» Passage to read:

══════════════════════════════

Fournier Street was the last to be built on the Wood-Michell estate in Spitalfields, London. It was developed in response to the settlement of a significant community of wealthy French Huguenots around Spitalfields, many of whom brought silk-weaving skills from Nantes, Lyons and other cities. Thus, although initially intended as domestic dwellings, many were immediately occupied by the silk industry. The houses mainly date from the 1720s and together they form one of the most important and best preserved collections of early Georgian domestic town-houses in Britain.

Fournier Street was designed to be both well appointed and of a higher standard than previous residential developments in the local area and consequently the houses were purchased and leased by the 'master' silk-weavers and silk mercers. These buildings are notable for their fine wooden panelling and elaborate joinery such as carved staircases, fireplaces and highly detailed door-cases which were constructed by the craftsmen of the day. Silk-weaving activities occupied the uppermost floors to gain the best light for the looms – hence the development of the unusual highly glazed lofts in these houses. The ground floor rooms commonly served as elaborate showrooms for the finished products.

══════════════════════════════

» Supplied information:
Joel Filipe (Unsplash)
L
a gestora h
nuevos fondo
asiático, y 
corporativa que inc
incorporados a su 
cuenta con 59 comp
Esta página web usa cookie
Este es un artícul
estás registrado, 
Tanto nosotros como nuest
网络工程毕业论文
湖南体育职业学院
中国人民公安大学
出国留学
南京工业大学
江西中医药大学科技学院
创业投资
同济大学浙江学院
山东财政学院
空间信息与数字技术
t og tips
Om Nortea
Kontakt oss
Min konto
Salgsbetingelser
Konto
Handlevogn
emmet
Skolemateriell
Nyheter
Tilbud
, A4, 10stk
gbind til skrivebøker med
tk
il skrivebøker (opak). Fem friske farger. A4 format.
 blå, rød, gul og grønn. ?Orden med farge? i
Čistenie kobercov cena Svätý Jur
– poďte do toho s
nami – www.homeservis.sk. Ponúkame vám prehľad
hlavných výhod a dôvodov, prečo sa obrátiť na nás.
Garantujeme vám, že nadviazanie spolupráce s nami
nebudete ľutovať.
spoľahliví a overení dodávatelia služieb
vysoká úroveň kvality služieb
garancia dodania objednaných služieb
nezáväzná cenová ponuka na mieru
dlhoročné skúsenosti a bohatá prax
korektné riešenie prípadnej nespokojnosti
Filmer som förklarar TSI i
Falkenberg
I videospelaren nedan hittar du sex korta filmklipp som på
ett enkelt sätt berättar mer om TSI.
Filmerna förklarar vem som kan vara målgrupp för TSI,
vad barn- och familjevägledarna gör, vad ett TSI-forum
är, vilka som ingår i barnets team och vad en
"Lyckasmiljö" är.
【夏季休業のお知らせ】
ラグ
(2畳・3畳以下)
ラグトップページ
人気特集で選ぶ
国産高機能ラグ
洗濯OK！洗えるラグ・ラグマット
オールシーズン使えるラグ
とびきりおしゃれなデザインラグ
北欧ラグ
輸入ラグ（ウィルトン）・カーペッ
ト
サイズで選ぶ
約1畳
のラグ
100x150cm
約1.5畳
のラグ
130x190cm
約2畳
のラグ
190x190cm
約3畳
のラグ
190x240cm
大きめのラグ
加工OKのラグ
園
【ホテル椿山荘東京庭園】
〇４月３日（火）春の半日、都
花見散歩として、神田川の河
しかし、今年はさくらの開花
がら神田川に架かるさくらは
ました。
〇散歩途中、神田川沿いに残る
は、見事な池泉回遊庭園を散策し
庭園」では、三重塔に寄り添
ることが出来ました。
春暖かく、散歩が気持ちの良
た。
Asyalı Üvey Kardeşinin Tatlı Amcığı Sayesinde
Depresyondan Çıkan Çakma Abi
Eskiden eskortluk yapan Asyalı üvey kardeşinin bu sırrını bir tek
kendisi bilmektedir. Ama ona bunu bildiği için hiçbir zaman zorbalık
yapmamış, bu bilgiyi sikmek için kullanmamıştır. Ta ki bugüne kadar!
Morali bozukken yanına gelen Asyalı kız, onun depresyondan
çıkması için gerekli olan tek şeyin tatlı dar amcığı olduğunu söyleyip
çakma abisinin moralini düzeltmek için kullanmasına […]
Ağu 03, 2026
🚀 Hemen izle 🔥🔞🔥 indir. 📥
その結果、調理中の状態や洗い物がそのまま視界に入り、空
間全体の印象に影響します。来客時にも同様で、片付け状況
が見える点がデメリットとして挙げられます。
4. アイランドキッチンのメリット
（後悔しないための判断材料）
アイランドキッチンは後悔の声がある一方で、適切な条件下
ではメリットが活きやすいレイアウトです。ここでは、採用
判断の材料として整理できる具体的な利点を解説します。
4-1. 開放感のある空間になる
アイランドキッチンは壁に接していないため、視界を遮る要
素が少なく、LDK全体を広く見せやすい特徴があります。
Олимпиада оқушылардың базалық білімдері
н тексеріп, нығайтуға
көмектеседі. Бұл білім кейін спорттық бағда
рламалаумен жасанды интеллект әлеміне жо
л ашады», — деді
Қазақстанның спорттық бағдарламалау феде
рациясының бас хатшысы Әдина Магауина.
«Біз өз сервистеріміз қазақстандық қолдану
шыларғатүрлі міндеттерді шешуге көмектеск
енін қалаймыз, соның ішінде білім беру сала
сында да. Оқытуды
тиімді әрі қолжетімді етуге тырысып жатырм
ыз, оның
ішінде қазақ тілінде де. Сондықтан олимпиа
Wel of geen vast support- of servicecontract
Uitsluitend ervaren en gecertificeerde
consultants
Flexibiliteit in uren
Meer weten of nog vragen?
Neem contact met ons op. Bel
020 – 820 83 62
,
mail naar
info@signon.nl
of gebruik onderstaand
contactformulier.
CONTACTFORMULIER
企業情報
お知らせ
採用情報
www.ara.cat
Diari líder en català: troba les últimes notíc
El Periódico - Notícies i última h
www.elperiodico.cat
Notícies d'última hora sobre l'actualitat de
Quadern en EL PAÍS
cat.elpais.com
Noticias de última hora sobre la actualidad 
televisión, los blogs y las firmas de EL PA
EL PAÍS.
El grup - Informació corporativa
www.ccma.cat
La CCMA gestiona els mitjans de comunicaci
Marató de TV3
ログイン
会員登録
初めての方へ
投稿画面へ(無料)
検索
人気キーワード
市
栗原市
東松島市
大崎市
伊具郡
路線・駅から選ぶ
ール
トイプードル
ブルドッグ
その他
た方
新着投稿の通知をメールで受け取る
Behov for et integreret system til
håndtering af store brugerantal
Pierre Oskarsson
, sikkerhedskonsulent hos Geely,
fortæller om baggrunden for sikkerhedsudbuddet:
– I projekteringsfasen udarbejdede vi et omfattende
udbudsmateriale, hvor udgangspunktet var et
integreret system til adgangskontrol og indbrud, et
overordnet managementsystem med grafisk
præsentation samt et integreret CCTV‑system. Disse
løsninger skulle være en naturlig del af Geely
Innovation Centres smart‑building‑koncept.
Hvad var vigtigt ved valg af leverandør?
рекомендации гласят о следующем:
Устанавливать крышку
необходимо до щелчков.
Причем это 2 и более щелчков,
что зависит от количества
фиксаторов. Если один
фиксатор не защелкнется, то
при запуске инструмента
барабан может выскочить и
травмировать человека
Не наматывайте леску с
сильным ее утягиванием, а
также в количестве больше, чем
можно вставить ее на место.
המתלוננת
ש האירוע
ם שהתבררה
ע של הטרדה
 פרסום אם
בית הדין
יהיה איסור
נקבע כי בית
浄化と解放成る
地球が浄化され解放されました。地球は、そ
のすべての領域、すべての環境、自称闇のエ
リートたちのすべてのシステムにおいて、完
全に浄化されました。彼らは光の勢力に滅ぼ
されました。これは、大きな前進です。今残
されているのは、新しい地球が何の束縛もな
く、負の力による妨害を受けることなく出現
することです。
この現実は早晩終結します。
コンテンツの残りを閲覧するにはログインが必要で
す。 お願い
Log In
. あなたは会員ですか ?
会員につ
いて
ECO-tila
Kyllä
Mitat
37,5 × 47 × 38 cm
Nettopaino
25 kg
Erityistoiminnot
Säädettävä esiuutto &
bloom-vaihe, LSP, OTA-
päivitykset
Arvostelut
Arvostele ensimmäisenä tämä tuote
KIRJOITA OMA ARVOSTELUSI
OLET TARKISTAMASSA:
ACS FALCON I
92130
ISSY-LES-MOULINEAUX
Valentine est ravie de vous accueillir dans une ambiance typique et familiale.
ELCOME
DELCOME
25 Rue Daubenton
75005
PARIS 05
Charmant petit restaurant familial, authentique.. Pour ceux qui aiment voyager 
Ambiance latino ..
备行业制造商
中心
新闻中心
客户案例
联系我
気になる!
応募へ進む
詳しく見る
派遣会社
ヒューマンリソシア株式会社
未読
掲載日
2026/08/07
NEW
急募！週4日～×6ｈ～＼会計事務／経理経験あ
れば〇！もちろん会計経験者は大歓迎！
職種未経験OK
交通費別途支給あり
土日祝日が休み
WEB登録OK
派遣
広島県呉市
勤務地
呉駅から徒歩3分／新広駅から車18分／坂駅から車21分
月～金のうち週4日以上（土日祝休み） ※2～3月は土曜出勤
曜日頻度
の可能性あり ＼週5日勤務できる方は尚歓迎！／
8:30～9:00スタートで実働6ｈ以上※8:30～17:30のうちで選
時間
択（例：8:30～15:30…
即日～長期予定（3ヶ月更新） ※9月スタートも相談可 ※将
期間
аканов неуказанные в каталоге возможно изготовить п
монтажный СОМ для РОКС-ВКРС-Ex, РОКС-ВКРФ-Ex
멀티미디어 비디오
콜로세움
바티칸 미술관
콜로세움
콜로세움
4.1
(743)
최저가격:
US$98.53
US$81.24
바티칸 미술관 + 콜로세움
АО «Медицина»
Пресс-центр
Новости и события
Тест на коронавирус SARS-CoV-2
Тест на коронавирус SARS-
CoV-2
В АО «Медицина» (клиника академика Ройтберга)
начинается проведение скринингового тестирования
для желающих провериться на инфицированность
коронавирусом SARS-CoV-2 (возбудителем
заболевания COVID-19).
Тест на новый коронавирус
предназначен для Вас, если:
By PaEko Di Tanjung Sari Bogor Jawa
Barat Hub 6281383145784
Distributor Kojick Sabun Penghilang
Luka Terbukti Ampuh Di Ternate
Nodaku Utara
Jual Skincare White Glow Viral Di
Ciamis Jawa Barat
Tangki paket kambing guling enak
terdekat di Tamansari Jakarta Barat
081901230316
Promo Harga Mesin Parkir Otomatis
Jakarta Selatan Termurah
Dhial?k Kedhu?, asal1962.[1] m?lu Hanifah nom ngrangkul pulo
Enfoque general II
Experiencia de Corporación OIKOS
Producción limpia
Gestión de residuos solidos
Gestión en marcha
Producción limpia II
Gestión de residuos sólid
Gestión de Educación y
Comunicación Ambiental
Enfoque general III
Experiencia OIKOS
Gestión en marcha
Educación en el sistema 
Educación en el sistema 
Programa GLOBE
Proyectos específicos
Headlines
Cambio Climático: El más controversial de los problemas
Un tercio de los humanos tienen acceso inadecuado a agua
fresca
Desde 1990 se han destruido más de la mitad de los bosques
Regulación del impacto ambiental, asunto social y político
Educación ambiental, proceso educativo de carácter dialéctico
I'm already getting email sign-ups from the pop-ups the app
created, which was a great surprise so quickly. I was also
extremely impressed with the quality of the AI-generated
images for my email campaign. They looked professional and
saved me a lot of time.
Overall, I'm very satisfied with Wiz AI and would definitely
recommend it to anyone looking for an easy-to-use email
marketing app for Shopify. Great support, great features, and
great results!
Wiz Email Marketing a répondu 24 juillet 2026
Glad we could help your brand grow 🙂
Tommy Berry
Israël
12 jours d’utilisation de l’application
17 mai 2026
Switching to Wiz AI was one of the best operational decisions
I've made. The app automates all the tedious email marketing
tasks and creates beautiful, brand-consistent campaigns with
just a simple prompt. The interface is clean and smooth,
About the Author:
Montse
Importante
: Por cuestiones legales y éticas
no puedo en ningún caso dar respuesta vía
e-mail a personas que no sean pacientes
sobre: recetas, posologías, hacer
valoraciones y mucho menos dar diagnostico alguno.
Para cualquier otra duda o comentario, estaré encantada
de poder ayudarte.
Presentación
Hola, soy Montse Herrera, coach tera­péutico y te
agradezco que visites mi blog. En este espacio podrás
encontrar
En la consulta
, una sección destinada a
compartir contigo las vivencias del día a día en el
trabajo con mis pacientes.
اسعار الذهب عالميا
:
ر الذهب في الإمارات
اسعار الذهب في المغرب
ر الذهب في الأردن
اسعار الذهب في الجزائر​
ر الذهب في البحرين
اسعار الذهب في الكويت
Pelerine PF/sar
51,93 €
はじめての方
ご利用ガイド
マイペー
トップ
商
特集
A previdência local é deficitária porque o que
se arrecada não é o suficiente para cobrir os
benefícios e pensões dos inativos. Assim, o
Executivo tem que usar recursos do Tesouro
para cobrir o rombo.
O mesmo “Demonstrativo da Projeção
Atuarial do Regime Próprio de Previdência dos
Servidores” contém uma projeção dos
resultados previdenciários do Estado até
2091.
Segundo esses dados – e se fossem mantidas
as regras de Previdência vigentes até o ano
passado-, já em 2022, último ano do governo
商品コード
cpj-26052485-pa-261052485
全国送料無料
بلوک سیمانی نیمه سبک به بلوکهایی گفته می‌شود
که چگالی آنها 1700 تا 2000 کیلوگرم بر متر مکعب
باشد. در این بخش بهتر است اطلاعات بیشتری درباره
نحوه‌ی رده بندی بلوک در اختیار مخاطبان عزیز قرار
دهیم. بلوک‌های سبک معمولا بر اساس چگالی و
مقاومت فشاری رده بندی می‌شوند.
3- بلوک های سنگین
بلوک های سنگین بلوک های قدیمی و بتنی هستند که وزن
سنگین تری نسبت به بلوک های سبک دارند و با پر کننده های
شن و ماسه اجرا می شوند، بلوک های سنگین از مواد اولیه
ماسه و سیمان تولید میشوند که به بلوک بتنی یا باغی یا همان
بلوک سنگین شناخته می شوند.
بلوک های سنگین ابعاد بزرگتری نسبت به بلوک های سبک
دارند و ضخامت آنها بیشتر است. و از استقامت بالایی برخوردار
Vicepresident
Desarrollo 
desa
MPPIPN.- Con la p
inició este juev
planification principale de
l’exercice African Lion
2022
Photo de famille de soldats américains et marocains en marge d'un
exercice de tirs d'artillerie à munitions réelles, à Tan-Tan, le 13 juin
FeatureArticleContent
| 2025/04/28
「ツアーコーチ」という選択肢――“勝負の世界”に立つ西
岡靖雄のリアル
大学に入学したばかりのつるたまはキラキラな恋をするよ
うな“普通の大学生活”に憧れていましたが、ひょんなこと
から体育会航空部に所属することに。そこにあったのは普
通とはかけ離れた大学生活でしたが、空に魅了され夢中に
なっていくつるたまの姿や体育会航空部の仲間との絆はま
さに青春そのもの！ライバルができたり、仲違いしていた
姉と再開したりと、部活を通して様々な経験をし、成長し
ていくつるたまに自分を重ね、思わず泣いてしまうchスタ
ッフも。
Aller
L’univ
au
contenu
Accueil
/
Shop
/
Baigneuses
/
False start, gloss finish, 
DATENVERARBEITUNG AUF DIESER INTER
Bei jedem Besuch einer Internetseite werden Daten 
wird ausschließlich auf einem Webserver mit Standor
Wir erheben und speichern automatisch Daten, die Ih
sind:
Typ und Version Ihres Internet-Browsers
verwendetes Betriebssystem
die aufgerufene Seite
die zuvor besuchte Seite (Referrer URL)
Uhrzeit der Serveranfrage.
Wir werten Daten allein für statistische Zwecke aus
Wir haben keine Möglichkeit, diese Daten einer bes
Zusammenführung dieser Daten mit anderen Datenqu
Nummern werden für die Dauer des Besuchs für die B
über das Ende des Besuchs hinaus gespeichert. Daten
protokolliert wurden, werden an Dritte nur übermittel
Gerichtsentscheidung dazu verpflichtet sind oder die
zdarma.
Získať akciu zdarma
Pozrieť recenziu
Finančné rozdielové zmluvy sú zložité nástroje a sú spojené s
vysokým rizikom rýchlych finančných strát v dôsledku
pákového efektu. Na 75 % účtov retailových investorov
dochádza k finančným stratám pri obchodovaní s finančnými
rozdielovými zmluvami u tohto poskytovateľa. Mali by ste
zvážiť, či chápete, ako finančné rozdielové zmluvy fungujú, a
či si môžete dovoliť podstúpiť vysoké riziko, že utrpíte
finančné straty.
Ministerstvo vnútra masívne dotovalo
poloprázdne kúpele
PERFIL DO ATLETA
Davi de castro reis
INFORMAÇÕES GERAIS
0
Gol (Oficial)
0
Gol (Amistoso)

══════════════════════════════

» Problems to solve:
• A. Quote the text on Fournier Street word for word, starting at "Fournier Street was designed" and ending at "the finished products.".
• B. Pick up the text on Fournier Street after its final sentence and keep writing it.

» Answer section:
• A.
Fournier Street was designed to be both well appointed and of a higher standard than previous residential developments in the local area and consequently the houses were purchased and leased by the 'master' silk-weavers and silk mercers. These buildings are notable for their fine wooden panelling and elaborate joinery such as carved staircases, fireplaces and highly detailed door-cases which were constructed by the craftsmen of the day. Silk-weaving activities occupied the uppermost floors to gain the best light for the looms – hence the development of the unusual highly glazed lofts in these houses. The ground floor rooms commonly served as elaborate showrooms for the finished products.

• B.
One example is Howard House, No. 14 Fournier Street, a mansion house, built circa 1726 by "carpenter and gentleman", William Taylor, for his own occupation but subsequently leased by silk weavers, "Signeratt and Bourdillon". It has three floors and a large garret attic which once contained the loom. It is here that the silk for Queen Victoria's Coronation gown was woven. The unique hardwood staircase balustrade is carved to display fluted columns with Ionic capitals placed on each turn for one hundred steps. Indeed, each step is carved with a design of hops, barley, and wild roses.

No. 23 Fournier Street is perhaps the best surviving example of a classic, single-fronted early Georgian town house of simple but elegant design. This house retains the original, typical arrangement of cellar-basement, three brick storeys and a mansard garrett with a weather boarded front and wide weaver's windows.

On the opposite western corner of Fournier Street is the Ten Bells public house. The Ten Bells is notorious for its connection with Jack the Ripper during the 1880s. It is here that two of the Ripper victims were seen close to the times of their deaths. Indeed, all five victims lived in proximity to the pub.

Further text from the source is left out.